How to cache scramble tables in Spark?
Opened this issue · 2 comments
hychen20 commented
How to cache scramble tables in Spark?
pyongjoo commented
The standard caching statement [1] should work when prefixed with bypass
. For example.
verdict.sql('bypass cache table schema.scramble_table')
Disclaimer: We have not tested this yet, so I am not 100% certain.
[1] https://docs.databricks.com/spark/latest/spark-sql/language-manual/cache-table.html
hychen20 commented
Sorry, it seems it does not work. I cached the scramble lineitem table as well as the verdictdbmeta table. I can see the tables are cached from the Spark UI, however, the TPC-H Q1 still takes the same amount of time as when the tables are not cached ...
Here's my code:
verdict.setDefaultSchema(schema) // tpch1g
verdict.sql("bypass cache table lineitem")
verdict.sql("bypass cache table orders")
verdict.sql("bypass cache table verdictdbmeta.verdictdbmeta")
verdict.sql("bypass cache table lineitem_scramble")
verdict.sql("bypass cache table orders_scramble")
val q_verdict = spark.sparkContext.getConf.get("spark.verdictdb.query") // Q1, Q6, or Q14
val rs_verdict = verdict.sql(q_verdict)
rs_verdict.print()

◆ Provided material ◆

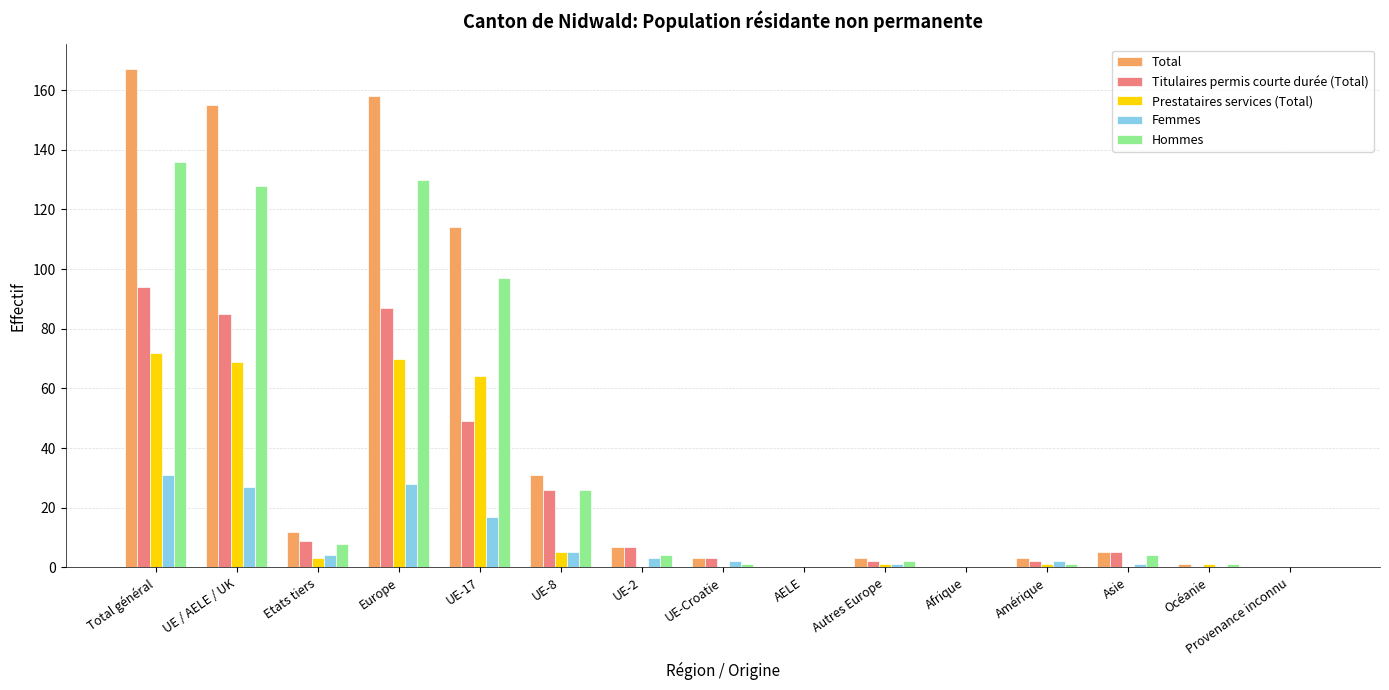

What is the sum of all Titulaires permis courte durée (Total) values?

369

◆ Problem set ◆
- 1) Answer these questions using the thread about caching scramble tables in Spark.
(a) What word should prefix the standard caching statement?
(b) Where can the tables be seen as cached?
(c) Which TPC-H query still takes the same time as with uncached tables?
- 2) Reproduce the thread about caching scramble tables in Spark from "Disclaimer: We have" to "rs_verdict = verdict.sql(q_verdict)".

◆ Solution set ◆
- 1)
(a) bypass
(b) The Spark UI
(c) Q1

- 2)
Disclaimer: We have not tested this yet, so I am not 100% certain.
[1] https://docs.databricks.com/spark/latest/spark-sql/language-manual/cache-table.html
hychen20 commented
Sorry, it seems it does not work. I cached the scramble lineitem table as well as the verdictdbmeta table. I can see the tables are cached from the Spark UI, however, the TPC-H Q1 still takes the same amount of time as when the tables are not cached ...
Here's my code:
verdict.setDefaultSchema(schema) // tpch1g
verdict.sql("bypass cache table lineitem")
verdict.sql("bypass cache table orders")
verdict.sql("bypass cache table verdictdbmeta.verdictdbmeta")
verdict.sql("bypass cache table lineitem_scramble")
verdict.sql("bypass cache table orders_scramble")
val q_verdict = spark.sparkContext.getConf.get("spark.verdictdb.query") // Q1, Q6, or Q14
val rs_verdict = verdict.sql(q_verdict)